## [INSTRUCTION A]
Answer these questions about the hot and sour soup recipe below, one answer per line, marked to match:
(i) How many people does the recipe serve?
(ii) How much rice vinegar goes into the soup?
(iii) For how long should the pork marinate?

## [PASSAGE SHOWN]
Homemade Chinese Hot and Sour Soup
Adapted from cooking.nytimes.com and thewoksoflife.com. Serves 6-8.
For the pork:
- 6-8 ounces boneless pork loin, trimmed and cut into julienne or matchsticks
- 1 tablespoon water
- 1 teaspoon soy sauce
- 1 teaspoon mirin
- 1/2 teaspoon cornstarch
For the soup:
- 6 dried shiitake mushrooms
- 6-8 dried wood ear or baby king mushrooms
- 14-16 ounces (drained weight) firm or extra-firm tofu
- 2 scallions, white and green parts only
- 2-inch piece fresh ginger, peeled
- 2 large eggs
- 2 small dried red chiles, or to taste, seeded and crumbled
- 2 tablespoons chili paste
- 1 teaspoon kosher or fine sea salt
- 1/2 teaspoon cane sugar
- 2 teaspoons dark sweet soy sauce and 1 tablespoon regular soy sauce or 2 tablespoons regular soy sauce
- 1 teaspoon toasted sesame seed oil
- 1-2 teaspoons freshly ground white pepper, or to taste
- 1/2 cup plain rice vinegar
- 8 cups 50/50 mix of low-sodium chicken stock and vegetable stock
For the thickener:
- 6 tablespoons water
- 1/4 cup cornstarch
In a small bowl, stir together the water, soy sauce, mirin and cornstarch and, in the mix, coat the pork pieces and marinate them for 15 minutes. Set aside.

Page-level text extractions:
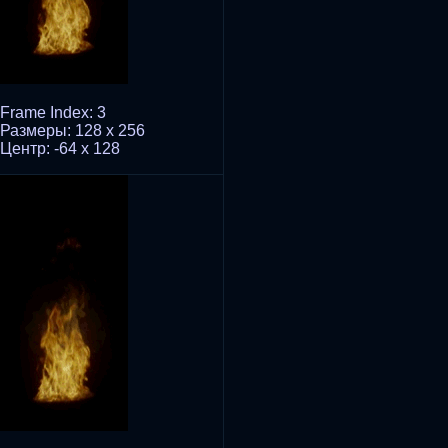
Frame Index: 3
Размеры: 128 x 256
Центр: -64 x 128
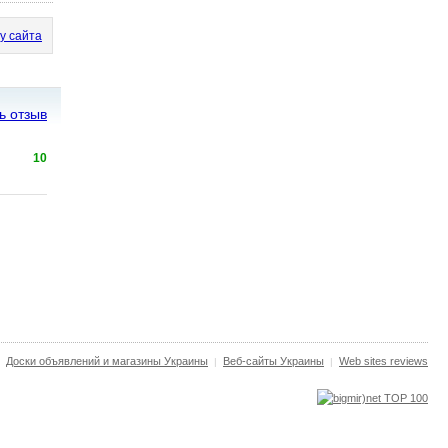
у сайта
ь отзыв
10
Доски объявлений и магазины Украины
Веб-сайты Украины
Web sites reviews
|
|
|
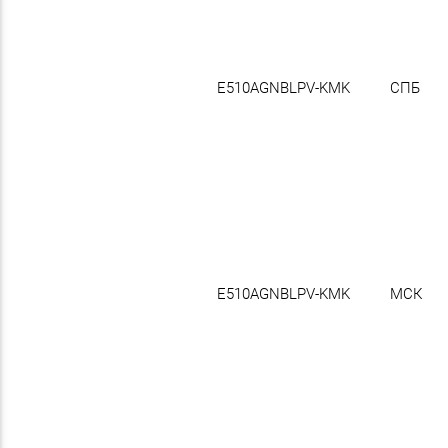
E510AGNBLPV-KMK
СПБ
E510AGNBLPV-KMK
МСК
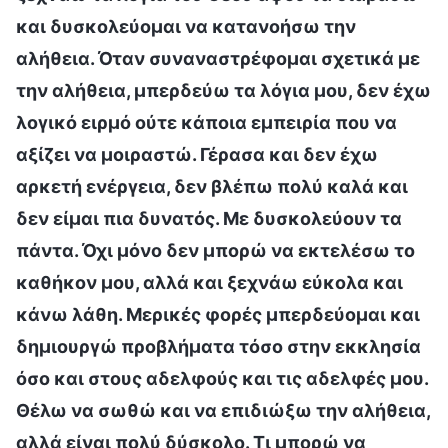
και δυσκολεύομαι να κατανοήσω την
αλήθεια. Όταν συναναστρέφομαι σχετικά με
την αλήθεια, μπερδεύω τα λόγια μου, δεν έχω
λογικό ειρμό ούτε κάποια εμπειρία που να
αξίζει να μοιραστώ. Γέρασα και δεν έχω
αρκετή ενέργεια, δεν βλέπω πολύ καλά και
δεν είμαι πια δυνατός. Με δυσκολεύουν τα
πάντα. Όχι μόνο δεν μπορώ να εκτελέσω το
καθήκον μου, αλλά και ξεχνάω εύκολα και
κάνω λάθη. Μερικές φορές μπερδεύομαι και
δημιουργώ προβλήματα τόσο στην εκκλησία
όσο και στους αδελφούς και τις αδελφές μου.
Θέλω να σωθώ και να επιδιώξω την αλήθεια,
αλλά είναι πολύ δύσκολο. Τι μπορώ να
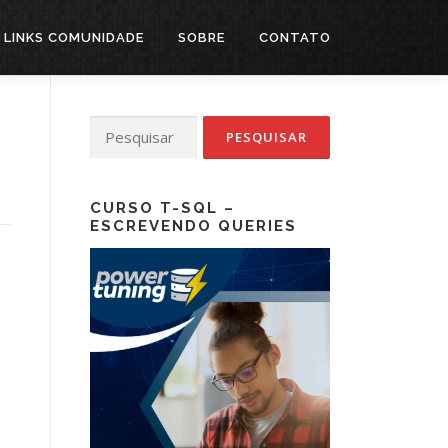
LINKS COMUNIDADE
SOBRE
CONTATO
Pesquisar
por:
CURSO T-SQL –
ESCREVENDO QUERIES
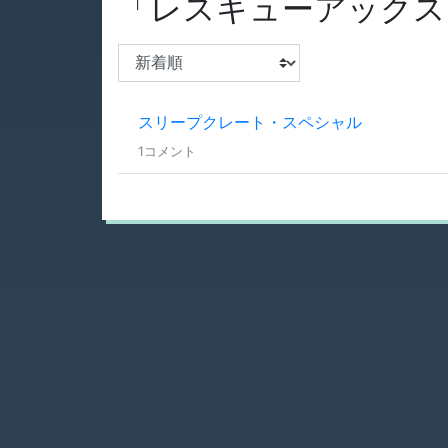
「レスキューアックス
スリープクレート・スペシャル
1コメント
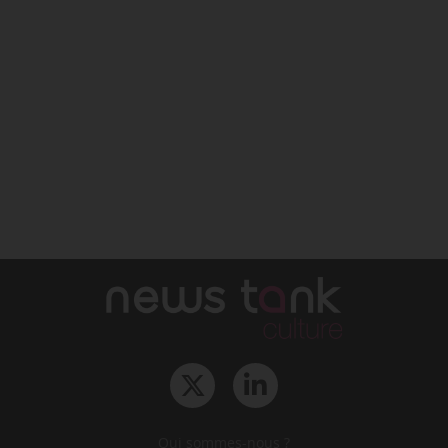
Qui sommes-nous ?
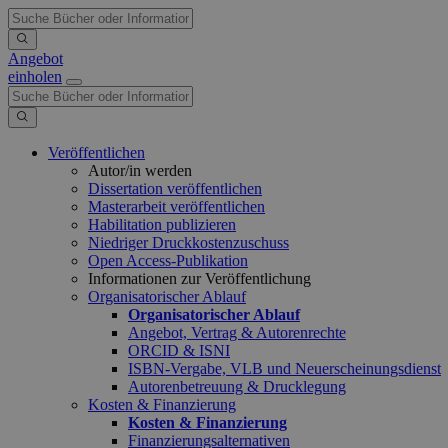
Angebot
einholen
Veröffentlichen
Autor/in werden
Dissertation veröffentlichen
Masterarbeit veröffentlichen
Habilitation publizieren
Niedriger Druckkostenzuschuss
Open Access-Publikation
Informationen zur Veröffentlichung
Organisatorischer Ablauf
Organisatorischer Ablauf
Angebot, Vertrag & Autorenrechte
ORCID & ISNI
ISBN-Vergabe, VLB und Neuerscheinungsdienst
Autorenbetreuung & Drucklegung
Kosten & Finanzierung
Kosten & Finanzierung
Finanzierungsalternativen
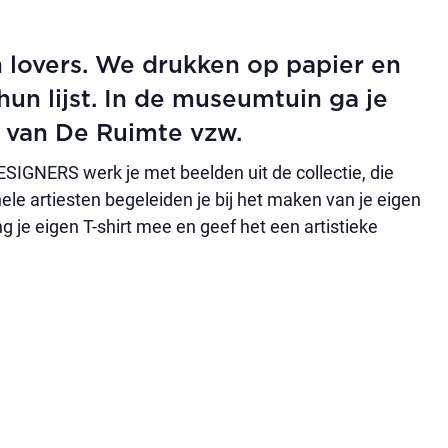
 lovers. We drukken op papier en
 hun lijst. In de museumtuin ga je
 van De Ruimte vzw.
GNERS werk je met beelden uit de collectie, die
le artiesten begeleiden je bij het maken van je eigen
 je eigen T-shirt mee en geef het een artistieke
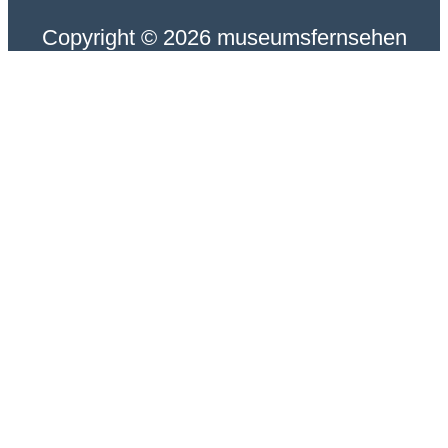
Copyright © 2026 museumsfernsehen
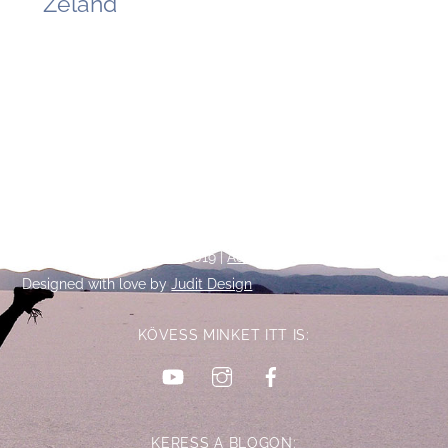
Zéland
Back
©
Talpalatnyi történetek
2019 |
Adatkezelési tájékoztató
To
Designed with love by
Judit Design
Top
KÖVESS MINKET ITT IS:
YouTube
Instagram
Facebook
KERESS A BLOGON:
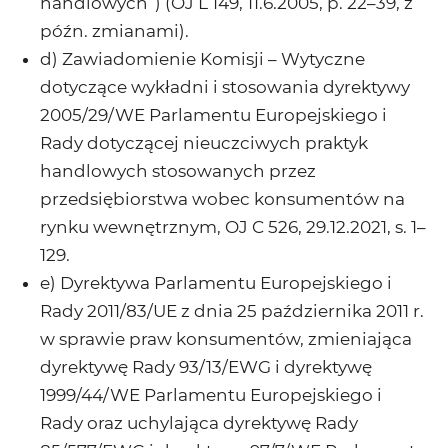
handlowych”) (OJ L 149, 11.6.2005, p. 22–39, z
późn. zmianami).
d) Zawiadomienie Komisji – Wytyczne
dotyczące wykładni i stosowania dyrektywy
2005/29/WE Parlamentu Europejskiego i
Rady dotyczącej nieuczciwych praktyk
handlowych stosowanych przez
przedsiębiorstwa wobec konsumentów na
rynku wewnętrznym, OJ C 526, 29.12.2021, s. 1–
129.
e) Dyrektywa Parlamentu Europejskiego i
Rady 2011/83/UE z dnia 25 października 2011 r.
w sprawie praw konsumentów, zmieniająca
dyrektywę Rady 93/13/EWG i dyrektywę
1999/44/WE Parlamentu Europejskiego i
Rady oraz uchylająca dyrektywę Rady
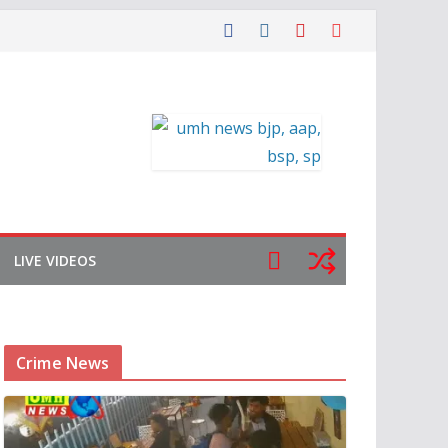
LIVE VIDEOS
Crime News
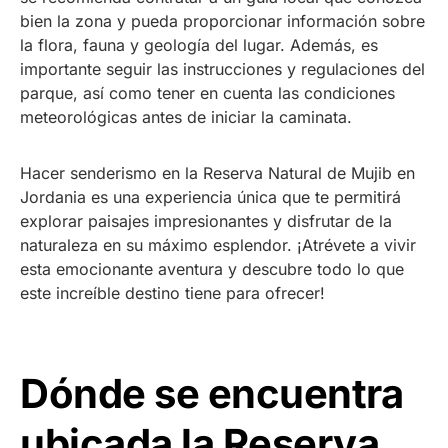
bien la zona y pueda proporcionar información sobre
la flora, fauna y geología del lugar. Además, es
importante seguir las instrucciones y regulaciones del
parque, así como tener en cuenta las condiciones
meteorológicas antes de iniciar la caminata.
Hacer senderismo en la Reserva Natural de Mujib en
Jordania es una experiencia única que te permitirá
explorar paisajes impresionantes y disfrutar de la
naturaleza en su máximo esplendor. ¡Atrévete a vivir
esta emocionante aventura y descubre todo lo que
este increíble destino tiene para ofrecer!
Dónde se encuentra
ubicada la Reserva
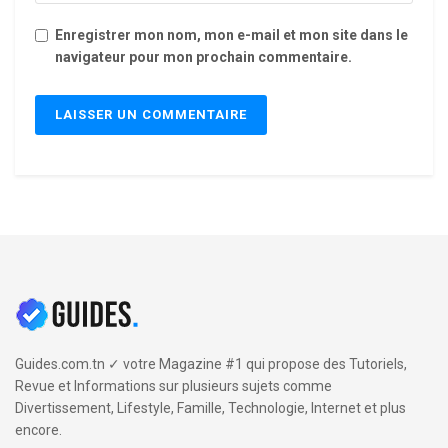
Enregistrer mon nom, mon e-mail et mon site dans le
navigateur pour mon prochain commentaire.
Guides.com.tn ✓ votre Magazine #1 qui propose des Tutoriels,
Revue et Informations sur plusieurs sujets comme
Divertissement, Lifestyle, Famille, Technologie, Internet et plus
encore.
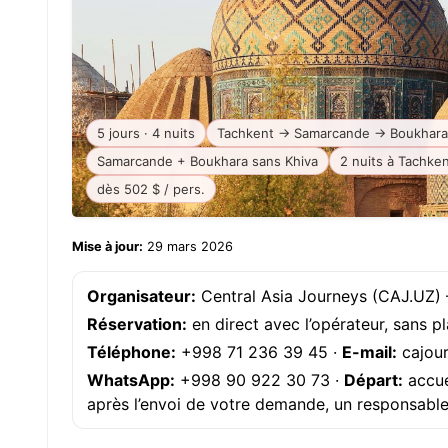
5 jours · 4 nuits
Tachkent → Samarcande → Boukhara
Samarcande + Boukhara sans Khiva
2 nuits à Tachke
dès 502 $ / pers.
Mise à jour:
29 mars 2026
Organisateur:
Central Asia Journeys (CAJ.UZ) 
Réservation:
en direct avec l’opérateur, sans p
Téléphone:
+998 71 236 39 45
·
E-mail:
cajou
WhatsApp:
+998 90 922 30 73
·
Départ:
accue
après l’envoi de votre demande, un responsabl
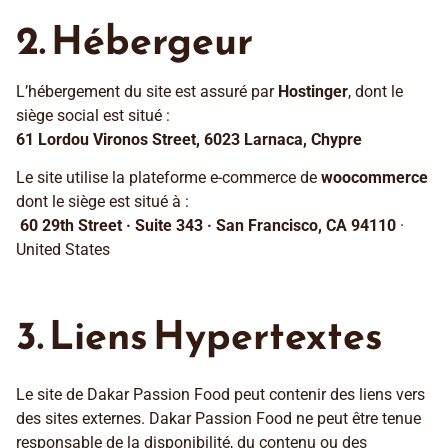
2. Hébergeur
L’hébergement du site est assuré par
Hostinger
, dont le
siège social est situé :
61 Lordou Vironos Street, 6023 Larnaca, Chypre
Le site utilise la plateforme e-commerce de
woocommerce
dont le siège est situé à :
60 29th Street · Suite 343 · San Francisco, CA 94110
·
United States
3. Liens Hypertextes
Le site de Dakar Passion Food peut contenir des liens vers
des sites externes. Dakar Passion Food ne peut être tenue
responsable de la disponibilité, du contenu ou des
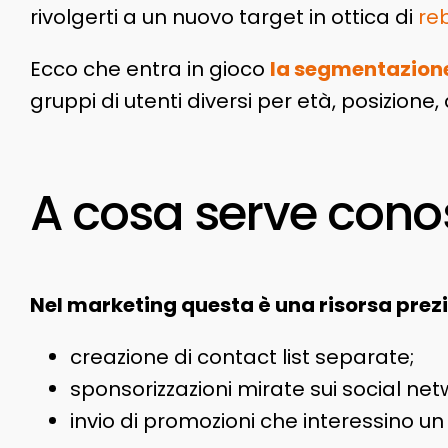
rivolgerti a un nuovo target in ottica di
re
Ecco che entra in gioco
la segmentazion
gruppi di utenti diversi per età, posizione
A cosa serve conos
Nel marketing questa è una risorsa prez
creazione di contact list separate;
sponsorizzazioni mirate sui social net
invio di promozioni che interessino un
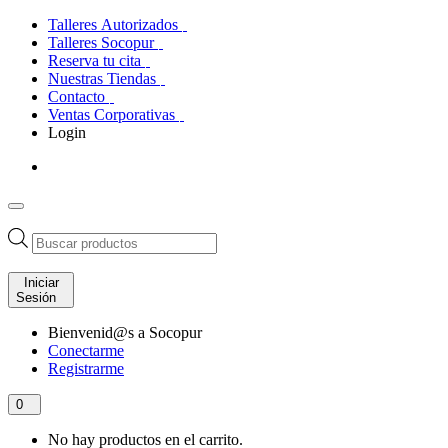
Talleres Autorizados
Talleres Socopur
Reserva tu cita
Nuestras Tiendas
Contacto
Ventas Corporativas
Login
Búsqueda
de
productos
Iniciar
Sesión
Bienvenid@s a Socopur
Conectarme
Registrarme
0
No hay productos en el carrito.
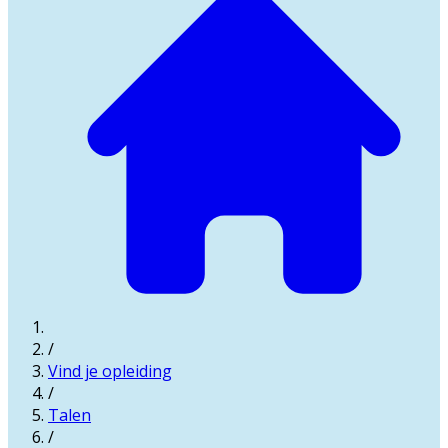
/
Vind je opleiding
/
Talen
/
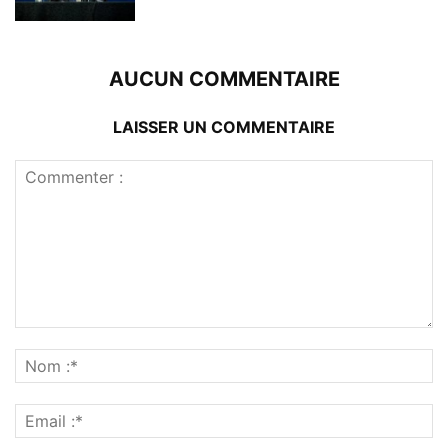
AUCUN COMMENTAIRE
LAISSER UN COMMENTAIRE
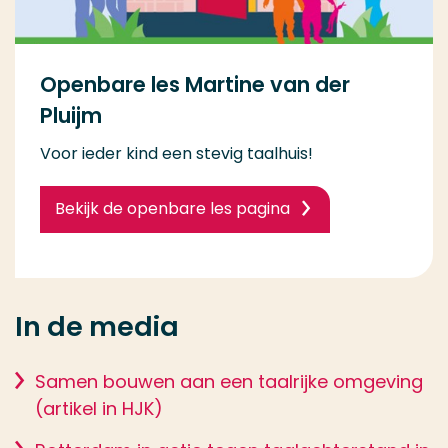
Openbare les Martine van der
Pluijm
Voor ieder kind een stevig taalhuis!
Bekijk de openbare les pagina
In de media
Samen bouwen aan een taalrijke omgeving
(artikel in HJK)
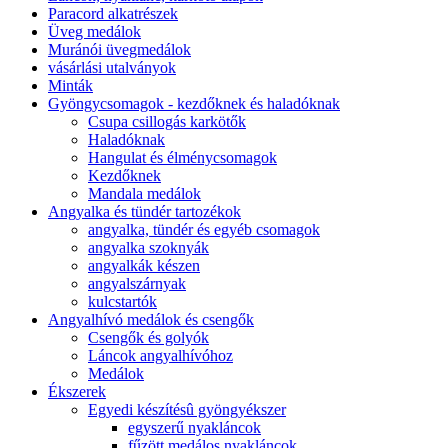
Paracord alkatrészek
Üveg medálok
Muránói üvegmedálok
vásárlási utalványok
Minták
Gyöngycsomagok - kezdőknek és haladóknak
Csupa csillogás karkötők
Haladóknak
Hangulat és élménycsomagok
Kezdőknek
Mandala medálok
Angyalka és tündér tartozékok
angyalka, tündér és egyéb csomagok
angyalka szoknyák
angyalkák készen
angyalszárnyak
kulcstartók
Angyalhívó medálok és csengők
Csengők és golyók
Láncok angyalhívóhoz
Medálok
Ékszerek
Egyedi készítésû gyöngyékszer
egyszerű nyakláncok
fűzött medálos nyakláncok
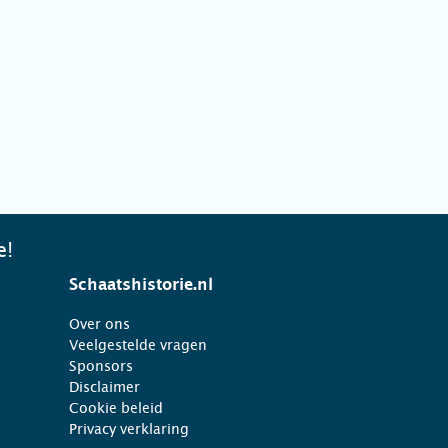
e!
Schaatshistorie.nl
Over ons
Veelgestelde vragen
Sponsors
Disclaimer
Cookie beleid
Privacy verklaring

## [INSTRUCTION B]
Find every line in the rows above that contains the string "siège", and copy each one.

## [EXERCISE ANSWER A]
(i) 6-8
(ii) 1/2 cup plain rice vinegar
(iii) 15 minutes

## [EXERCISE ANSWER B]
siège social est situé :
dont le siège est situé à :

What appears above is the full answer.